Aure Miriam Ragle, Vitelli Valeria, Jernström Sandra, Kumar Surendra, Krohn Marit, Due Eldri U, Haukaas Tonje Husby, Leivonen Suvi-Katri, Vollan Hans Kristian Moen, Lüders Torben, Rødland Einar, Vaske Charles J, Zhao Wei, Møller Elen K, Nord Silje, Giskeødegård Guro F, Bathen Tone Frost, Caldas Carlos, Tramm Trine, Alsner Jan, Overgaard Jens, Geisler Jürgen, Bukholm Ida R K, Naume Bjørn, Schlichting Ellen, Sauer Torill, Mills Gordon B, Kåresen Rolf, Mælandsmo Gunhild M, Lingjærde Ole Christian, Frigessi Arnoldo, Kristensen Vessela N, Børresen-Dale Anne-Lise, Sahlberg Kristine K
Department of Cancer Genetics, Institute for Cancer Research, Oslo University Hospital, The Norwegian Radium Hospital, Oslo, Norway.
K.G. Jebsen Centre for Breast Cancer Research, Institute for Clinical Medicine, University of Oslo, Oslo, Norway.
Breast Cancer Res. 2017 Mar 29;19(1):44. doi: 10.1186/s13058-017-0812-y.
Breast cancer is a heterogeneous disease at the clinical and molecular level. In this study we integrate classifications extracted from five different molecular levels in order to identify integrated subtypes.
Tumor tissue from 425 patients with primary breast cancer from the Oslo2 study was cut and blended, and divided into fractions for DNA, RNA and protein isolation and metabolomics, allowing the acquisition of representative and comparable molecular data. Patients were stratified into groups based on their tumor characteristics from five different molecular levels, using various clustering methods. Finally, all previously identified and newly determined subgroups were combined in a multilevel classification using a "cluster-of-clusters" approach with consensus clustering.

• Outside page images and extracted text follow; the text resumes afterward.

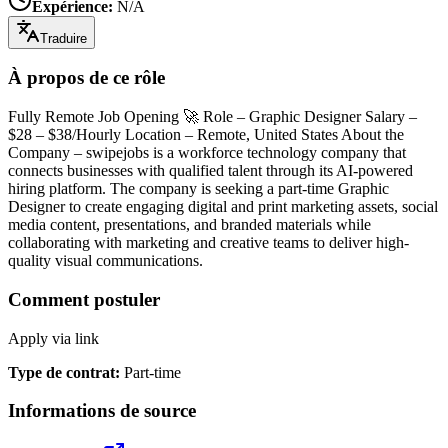
Expérience
:
N/A
Traduire
À propos de ce rôle
Fully Remote Job Opening 🚀 Role – Graphic Designer Salary –
$28 – $38/Hourly Location – Remote, United States About the
Company – swipejobs is a workforce technology company that
connects businesses with qualified talent through its AI-powered
hiring platform. The company is seeking a part-time Graphic
Designer to create engaging digital and print marketing assets, social
media content, presentations, and branded materials while
collaborating with marketing and creative teams to deliver high-
quality visual communications.
Comment postuler
Apply via link
Type de contrat
:
Part-time
Informations de source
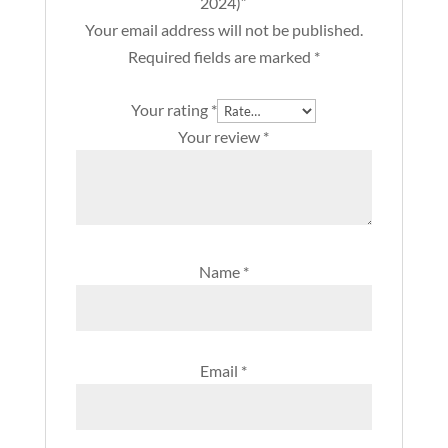
2024)”
quantity
Your email address will not be published.
Required fields are marked
*
Your rating
*
Your review
*
Name
*
Email
*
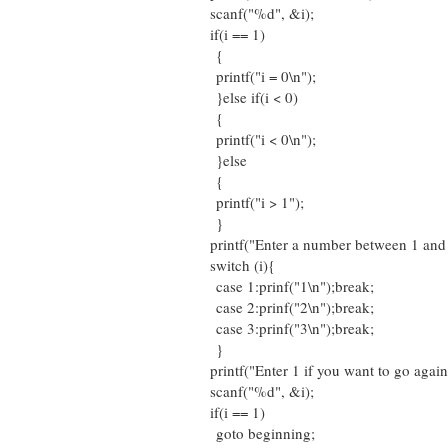
scanf("%d", &i);
if(i == 1)
{
printf("i = 0\n");
}else if(i < 0)
{
printf("i < 0\n");
}else
{
printf("i > 1");
}
printf("Enter a number between 1 and 
switch (i){
case 1:prinf("1\n");break;
case 2:prinf("2\n");break;
case 3:prinf("3\n");break;
}
printf("Enter 1 if you want to go again
scanf("%d", &i);
if(i == 1)
goto beginning;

Based on DNA copy number data, tumors were categorized into three groups according to the complex arm aberration index. mRNA expression profiles divided tumors into five molecular subgroups according to PAM50 subtyping, and clustering based on microRNA expression revealed four subgroups. Reverse-phase protein array data divided tumors into five subgroups. Hierarchical clustering of tumor metabolic profiles revealed three clusters. Combining DNA copy number and mRNA expression classified tumors into seven clusters based on pathway activity levels, and tumors were classified into ten subtypes using integrative clustering. The final consensus clustering that incorporated all aforementioned subtypes revealed six major groups. Five corresponded well with the mRNA subtypes, while a sixth group resulted from a split of the luminal A subtype; these tumors belonged to distinct microRNA clusters. Gain-of-function studies using MCF-7 cells showed that microRNAs differentially expressed between the luminal A clusters were important for cancer cell survival. These microRNAs were used to validate the split in luminal A tumors in four independent breast cancer cohorts. In two cohorts the microRNAs divided tumors into subgroups with significantly different outcomes, and in another a trend was observed.
The six integrated subtypes identified confirm the heterogeneity of breast cancer and show that finer subdivisions of subtypes are evident. Increasing knowledge of the heterogeneity of the luminal A subtype may add pivotal information to guide therapeutic choices, evidently bringing us closer to improved treatment for this largest subgroup of breast cancer.
乳腺癌在临床和分子水平上是一种异质性疾病。在本研究中,我们整合了从五个不同分子水平提取的分类,以识别整合亚型。
对来自奥斯陆2研究的425例原发性乳腺癌患者的肿瘤组织进行切割和匀浆,并分为用于DNA、RNA和蛋白质分离以及代谢组学的部分,从而获取具有代表性和可比性的分子数据。使用各种聚类方法,根据患者在五个不同分子水平上的肿瘤特征将其分层分组。最后,使用具有一致性聚类的“聚类的聚类”方法,将所有先前确定的和新确定的亚组组合成一个多级分类。
基于DNA拷贝数数据,根据复杂臂畸变指数将肿瘤分为三组。mRNA表达谱根据PAM50亚型分类将肿瘤分为五个分子亚组,基于microRNA表达的聚类揭示了四个亚组。反相蛋白质阵列数据将肿瘤分为五个亚组。肿瘤代谢谱的层次聚类揭示了三个簇。结合DNA拷贝数和mRNA表达,根据通路活性水平将肿瘤分为七个簇,并使用整合聚类将肿瘤分为十个亚型。纳入所有上述亚型的最终一致性聚类揭示了六个主要组。其中五个与mRNA亚型吻合良好,而第六组是由腔面A型亚型的分裂产生的;这些肿瘤属于不同的microRNA簇。使用MCF-7细胞进行的功能获得性研究表明,腔面A型簇之间差异表达的microRNA对癌细胞存活很重要。这些microRNA被用于验证四个独立乳腺癌队列中腔面A型肿瘤的分裂情况。在两个队列中,这些microRNA将肿瘤分为结局显著不同的亚组,在另一个队列中观察到一种趋势。
所识别出的六个整合亚型证实了乳腺癌的异质性,并表明亚型的更精细细分是明显的。对腔面A型亚型异质性的了解不断增加,可能会为指导治疗选择增添关键信息,显然使我们更接近改善对这一最大乳腺癌亚组的治疗。